About this exercise
In the entries, find all lines that hold the word "analysis" and copy them.
(Exercise data begins)
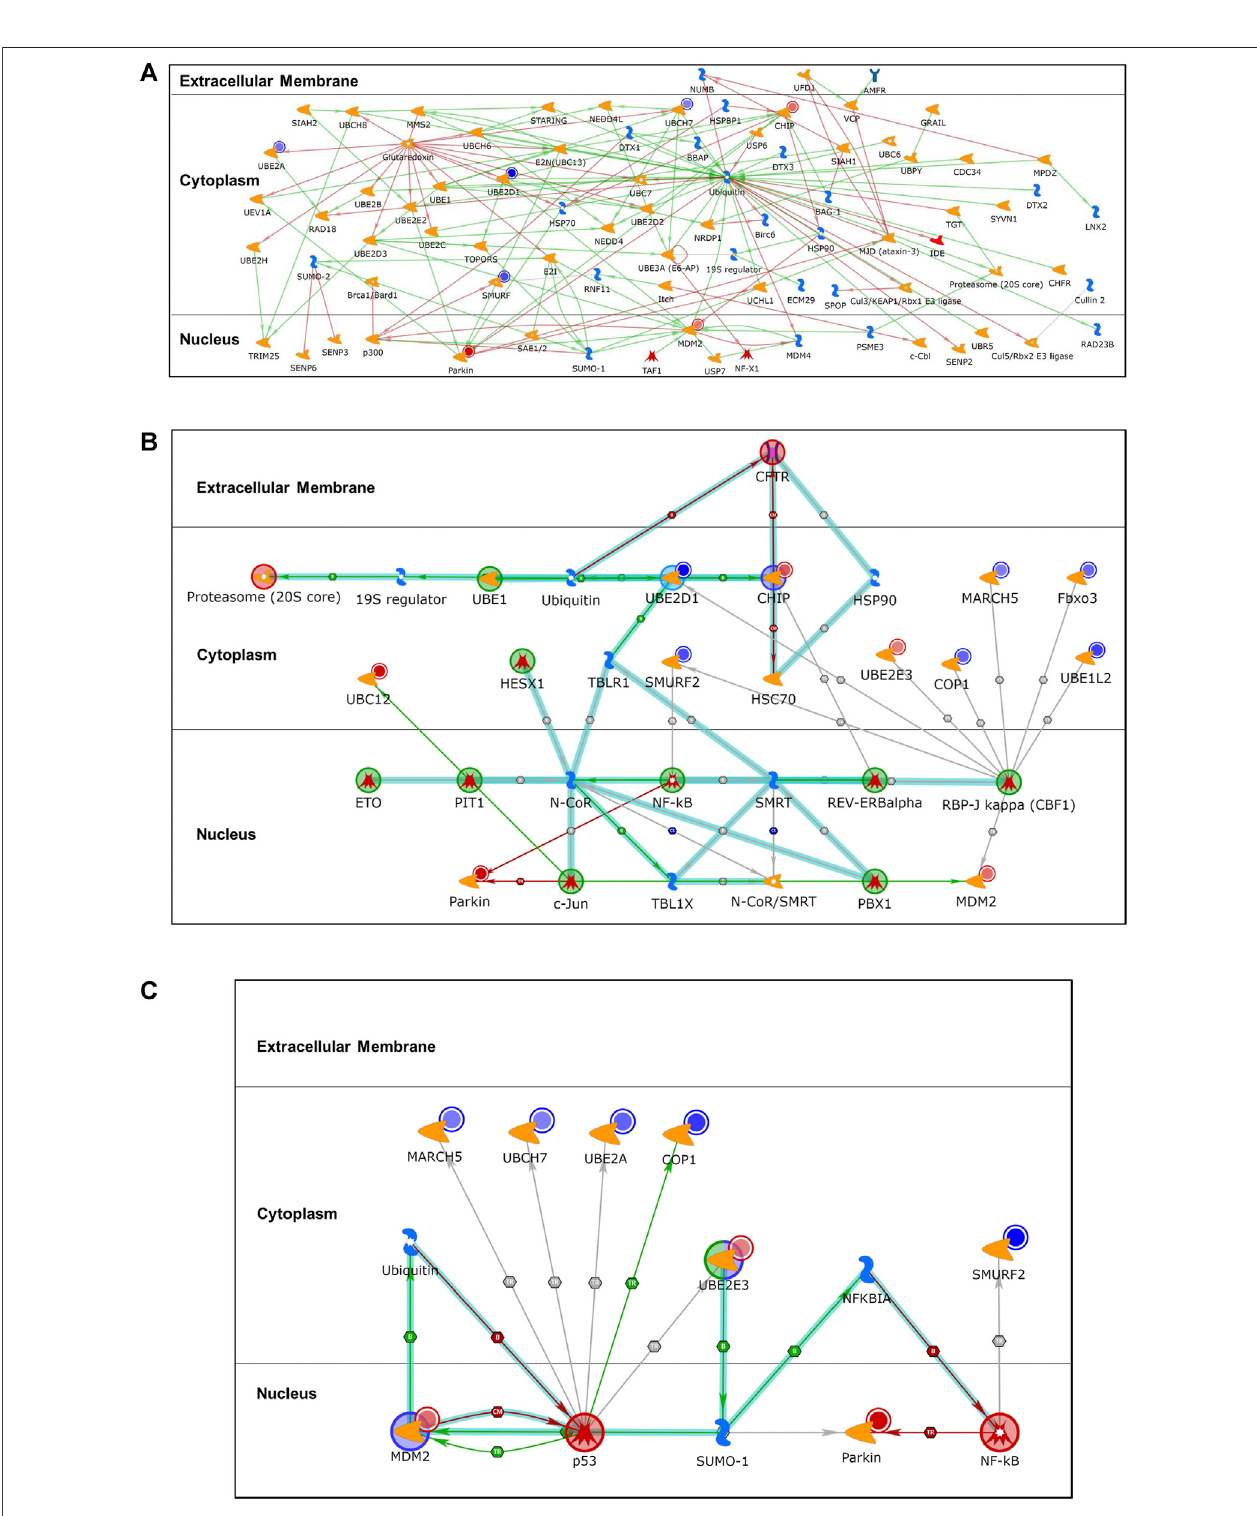
FIGURE 2 | Differentially expressed gene enrichment analysis of the top scored process networks. Relationship between differentially expressed ubiquitination genes ( p ≤ 0.050) in the case (SMA; n (cid:1) 21) and control (M l MA; n (cid:1) 23) groups was determined using enrichment analysis to identify process networks on MetaCore ™ . Additional enrichment analysis for same differentially expressed genes ( p ≤ 0.050) was done using canonical pathway modeling to map out associated subnetwork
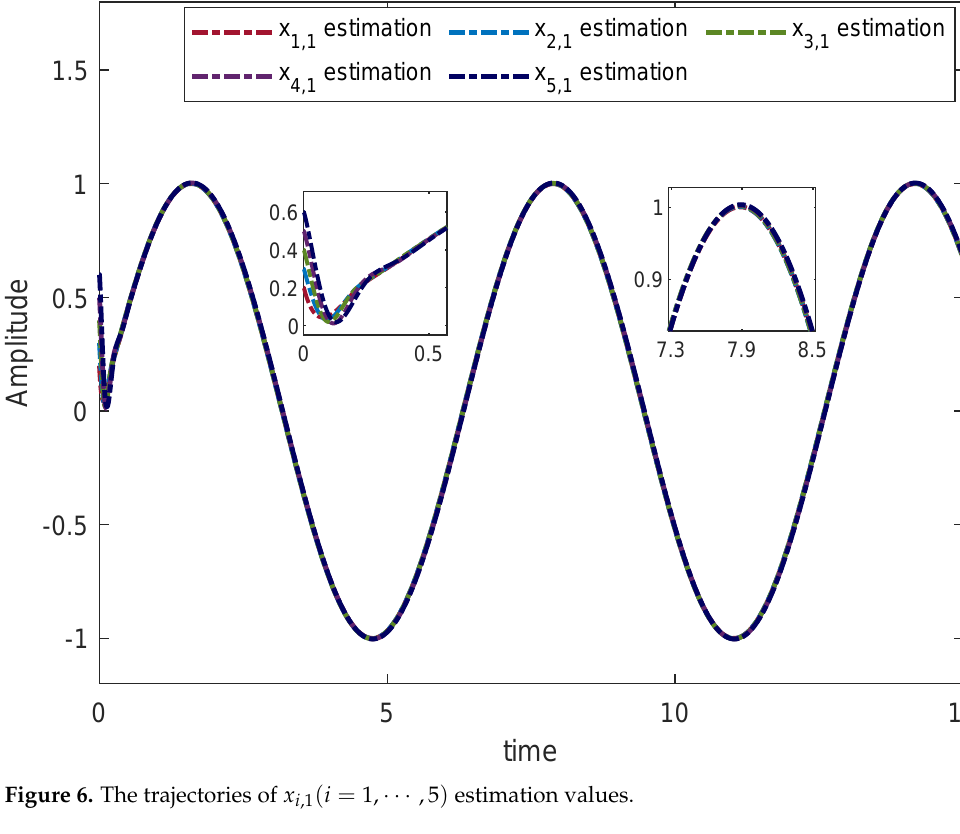
Figure 6. The trajectories of x i ,1 ( i = 1, · · · ,5 ) estimation values.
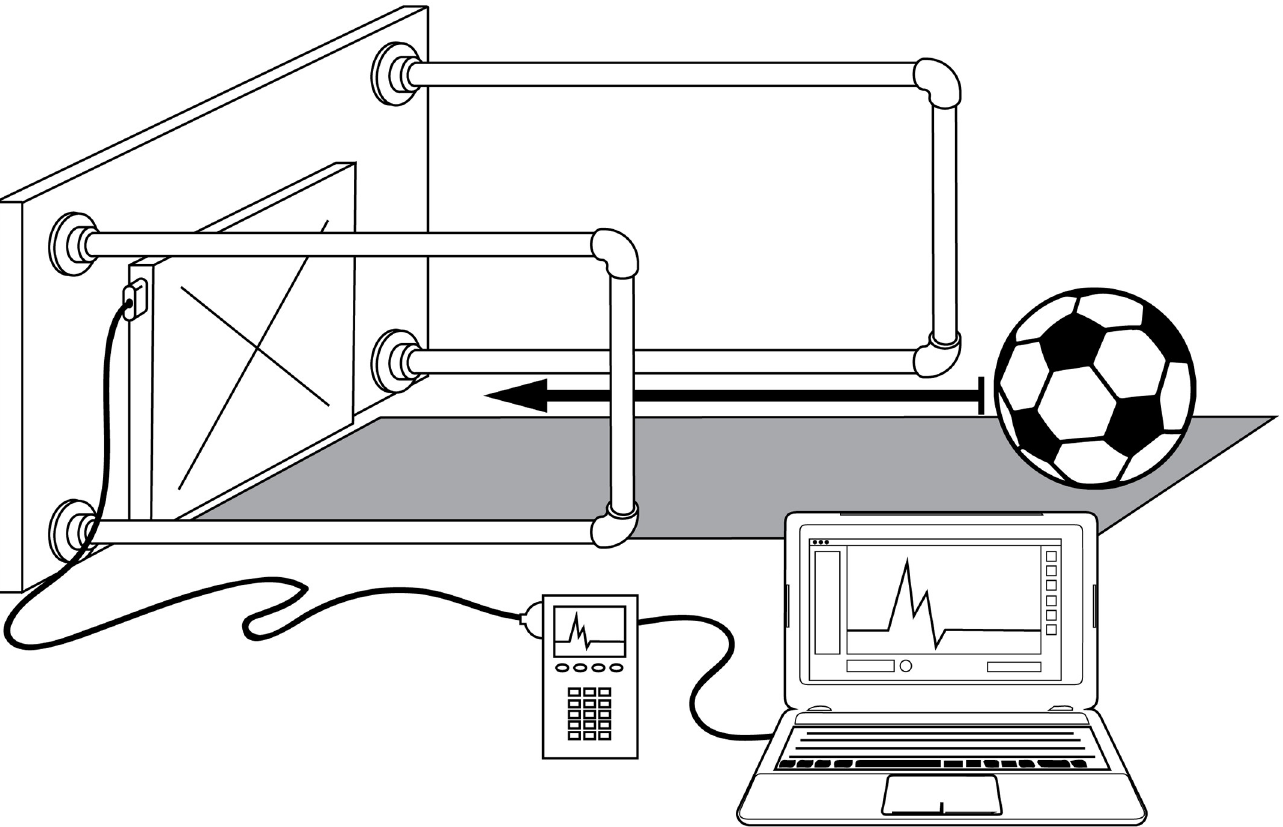
Fig 1. Experimental set-up used for each kick of a soccer ball. The vertically mounted force plate collected impact force data through the PASCO Xplorer GLX ™ sensor receiver unit connected to a laptop running PASCO Capstone Software ™ [29]. A camera mounted on a crossbar above the force plate captured impact motion for calculating ball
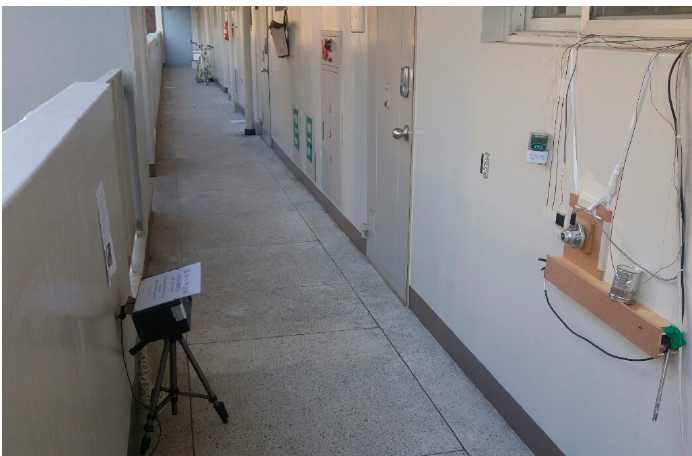
Figure 1. Photograph of the test wall and measurement equipment.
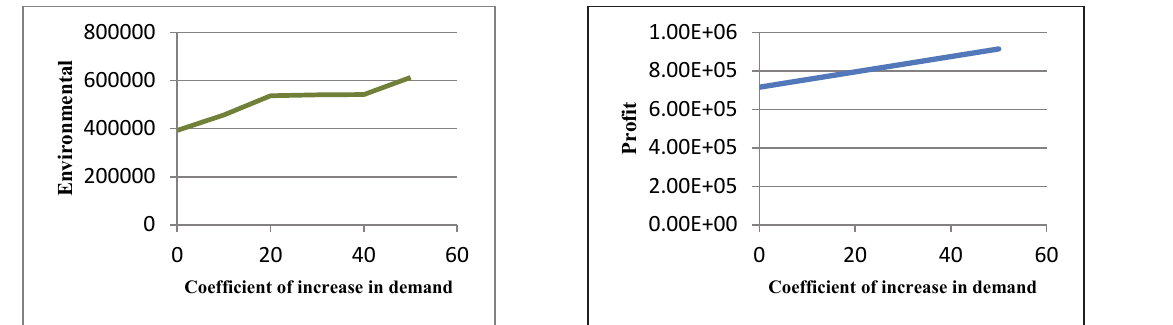
Fig. 2. The analysis of increasing the demand of retailers on profit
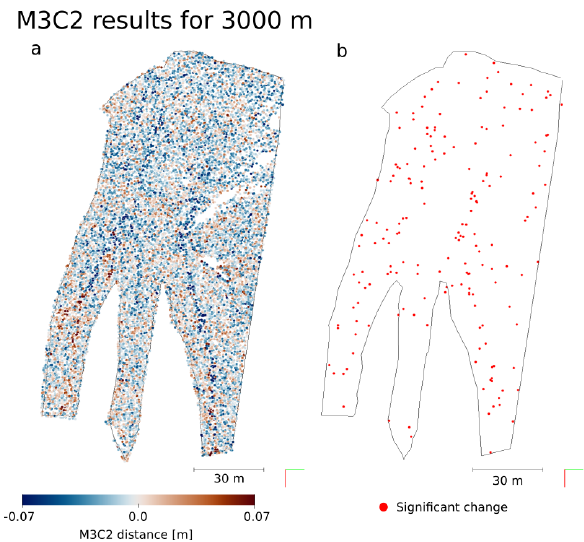
Figure 6. M3C2 point cloud result for 3000 m flight altitude after 5 days. a) M3C2 point cloud distances, b) significant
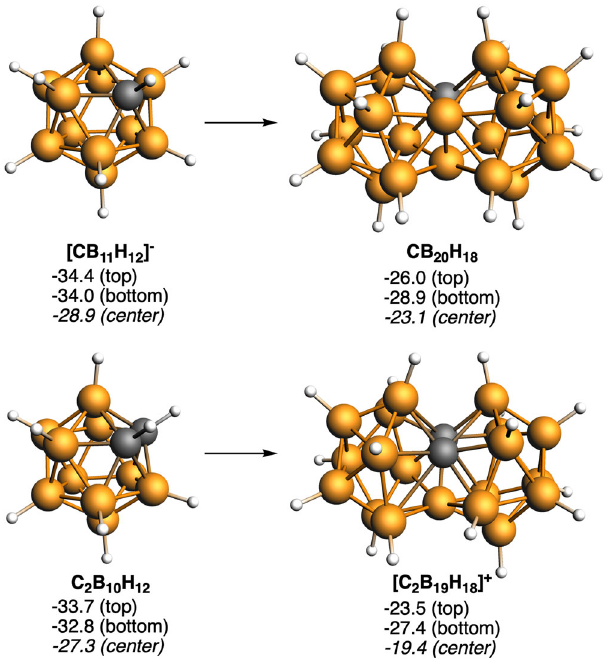
Fig. 3 3D/3D systems formed from [CB 11 H 12 ] − and C 2 B 10 H 12 . Computed NICS (in ppm) at the center of different fi ve-membered rings and at the center of each cluster are enclosed. Boron atoms in orange, C atoms in gray, and H atoms in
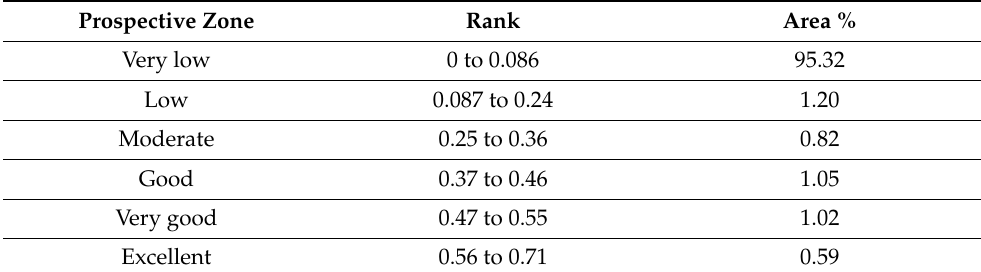
Figure 9. ( a ) Mineral prospective map; ( b ) quartz dike cuts older granites, surrounds with argillic alteration and extends ~N-S; ( c ) Sir Bakis mine; ( d ) silicified zone cuts metasediments (MS) and younger granite (YG); ( e ) wadi deposits surrounded by younger granites (YG), metavolcanics (MV), and metasediments (MS); ( f ) Aplite dike and associated argillic alterations. Table 4. Mineral prospective map.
(Exercise data ends)
Finished exercise
FIGURE 2 | Differentially expressed gene enrichment analysis of the top scored process networks. Relationship between differentially expressed ubiquitination genes ( p ≤ 0.050) in the case (SMA; n (cid:1) 21) and control (M l MA; n (cid:1) 23) groups was determined using enrichment analysis to identify process networks on MetaCore ™ . Additional enrichment analysis for same differentially expressed genes ( p ≤ 0.050) was done using canonical pathway modeling to map out associated subnetwork
Fig. 2. The analysis of increasing the demand of retailers on profit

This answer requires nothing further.